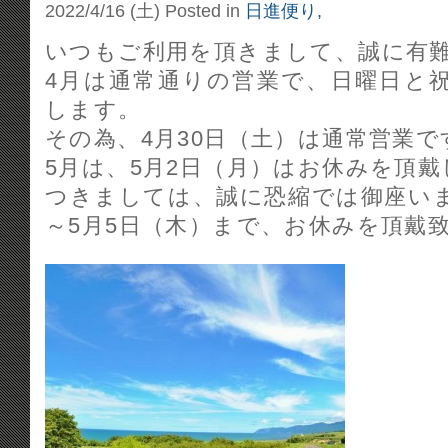
2022/4/16 (土)
Posted in
日進便り,
いつもご利用を頂きまして、誠に有
4月は通常通りの営業で、日曜日と
します。
その為、4月30日（土）は通常営業で
5月は、5月2日（月）はお休みを頂
つきましては、誠に恐縮では御座いま
～5月5日（木）まで、お休みを頂戴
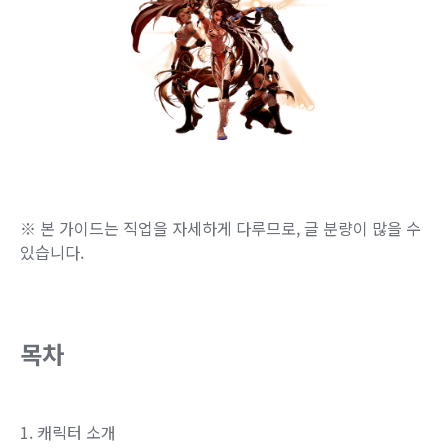
※ 본 가이드는 직업을 자세하게 다루므로, 글 분량이 많을 수
있습니다.
목차
1. 캐릭터 소개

★ ★ ★ ★

• [Exercise instructions]
Leave out the pictures, and write out exactly the lines from the one containing "その為、4月30日（土）は通常営業で" through the last line of the listing, both included.

• [Solution for this task]
その為、4月30日（土）は通常営業で
5月は、5月2日（月）はお休みを頂
つきましては、誠に恐縮では御座いま
～5月5日（木）まで、お休みを頂戴
※ 본 가이드는 직업을 자세하게 다루므로, 글 분량이 많을 수
있습니다.
목차
1. 캐릭터 소개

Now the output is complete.